Ironically, it generally does seem to be the trans people who aren't hung up on pronouns and who accept being male who it's easy to call 'she'
It makes sense. I don't think any of us want to be deliberately rude for no reason. Probably most of us used to be OK using preferred pronouns when it was simply a matter of courtesy and not compelled speech designed to disappear women's rights. It feels safe to call Fionne 'she' because we know he doesn't have that agenda.

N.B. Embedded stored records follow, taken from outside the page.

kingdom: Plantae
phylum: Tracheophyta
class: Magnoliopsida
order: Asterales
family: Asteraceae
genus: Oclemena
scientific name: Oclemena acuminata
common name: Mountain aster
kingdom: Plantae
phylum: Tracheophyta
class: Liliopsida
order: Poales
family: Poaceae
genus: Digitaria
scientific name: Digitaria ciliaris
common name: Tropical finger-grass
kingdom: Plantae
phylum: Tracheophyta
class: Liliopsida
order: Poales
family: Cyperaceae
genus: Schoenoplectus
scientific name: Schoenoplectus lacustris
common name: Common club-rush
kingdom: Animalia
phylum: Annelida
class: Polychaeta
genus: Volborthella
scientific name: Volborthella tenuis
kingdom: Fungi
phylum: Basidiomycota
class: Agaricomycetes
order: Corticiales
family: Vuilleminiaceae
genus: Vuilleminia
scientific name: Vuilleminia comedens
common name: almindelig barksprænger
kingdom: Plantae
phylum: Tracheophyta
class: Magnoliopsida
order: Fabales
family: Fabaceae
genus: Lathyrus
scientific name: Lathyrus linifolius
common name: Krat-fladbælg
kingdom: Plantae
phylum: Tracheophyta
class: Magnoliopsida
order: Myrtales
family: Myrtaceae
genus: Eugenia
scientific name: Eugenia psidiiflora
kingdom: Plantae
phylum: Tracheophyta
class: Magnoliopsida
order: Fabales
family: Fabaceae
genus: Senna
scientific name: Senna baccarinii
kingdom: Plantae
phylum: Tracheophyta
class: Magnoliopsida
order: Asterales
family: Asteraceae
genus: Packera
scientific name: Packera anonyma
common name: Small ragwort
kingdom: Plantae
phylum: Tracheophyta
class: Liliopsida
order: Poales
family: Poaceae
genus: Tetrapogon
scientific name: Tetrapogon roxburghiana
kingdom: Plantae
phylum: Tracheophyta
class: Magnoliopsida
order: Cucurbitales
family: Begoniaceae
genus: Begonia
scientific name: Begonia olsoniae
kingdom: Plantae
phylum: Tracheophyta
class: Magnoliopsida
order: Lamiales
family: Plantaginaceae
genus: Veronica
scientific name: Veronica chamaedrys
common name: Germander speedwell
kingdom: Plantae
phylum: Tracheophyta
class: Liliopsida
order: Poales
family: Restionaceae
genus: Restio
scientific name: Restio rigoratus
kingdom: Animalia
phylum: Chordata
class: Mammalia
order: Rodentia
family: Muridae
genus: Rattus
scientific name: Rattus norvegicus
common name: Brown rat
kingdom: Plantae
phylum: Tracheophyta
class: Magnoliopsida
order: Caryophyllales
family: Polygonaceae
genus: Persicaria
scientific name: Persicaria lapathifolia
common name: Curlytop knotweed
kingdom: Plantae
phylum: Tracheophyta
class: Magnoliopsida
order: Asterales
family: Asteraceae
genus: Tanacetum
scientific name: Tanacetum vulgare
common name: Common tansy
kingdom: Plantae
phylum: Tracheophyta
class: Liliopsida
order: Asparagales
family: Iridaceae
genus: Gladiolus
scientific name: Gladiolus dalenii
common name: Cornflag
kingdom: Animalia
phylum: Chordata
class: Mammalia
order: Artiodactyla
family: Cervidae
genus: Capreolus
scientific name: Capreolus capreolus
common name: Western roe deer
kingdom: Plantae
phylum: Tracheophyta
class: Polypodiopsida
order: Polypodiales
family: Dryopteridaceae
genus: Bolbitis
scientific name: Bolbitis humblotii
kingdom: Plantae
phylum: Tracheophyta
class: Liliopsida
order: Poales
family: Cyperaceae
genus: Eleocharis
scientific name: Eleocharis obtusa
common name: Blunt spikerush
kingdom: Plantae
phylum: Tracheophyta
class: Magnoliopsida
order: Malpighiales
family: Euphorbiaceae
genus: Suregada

From Helen Saxby's WPUK talk in Brighton:
The phrase ‘transwomen are women’ is naively understood to be simply a courtesy to a male trans person, a sign of allyship. If you don’t join in, because you stick to the definition of women which is biologically correct, you are nailing your colours to the mast and this is risky. There is a huge amount of abuse directed at women who refuse to do as they are told, and this fact demonstrates that the use of ‘transwomen are women’ is not as benign as it first seems. If you wish to be ‘nice’ to someone, that is your free choice, but if you are punished for NOT being ‘nice’ then it is no free choice at all and it begins to look more like bullying and coercion.
...
‘Transwomen are women’ is political dogma, repeated endlessly and deliberately in order to reinforce the message. Because there is #nodebate it has been made almost impossible to counter. For this reason I now reject, as a political act in my turn, the notion that ‘transwomen are women’. It has nothing to do with ‘hate’ or ‘transphobia’ or ‘bigotry’. If the political arm of the Anti Kitten-Stomping League was trying to infringe on women’s rights, I’d fight them too: it wouldn’t mean that I approved of stomping on kittens. It is purely a political defence of the rights of women and girls, against a political movement which threatens those rights. It is undemocratic to threaten and abuse women who speak out on this.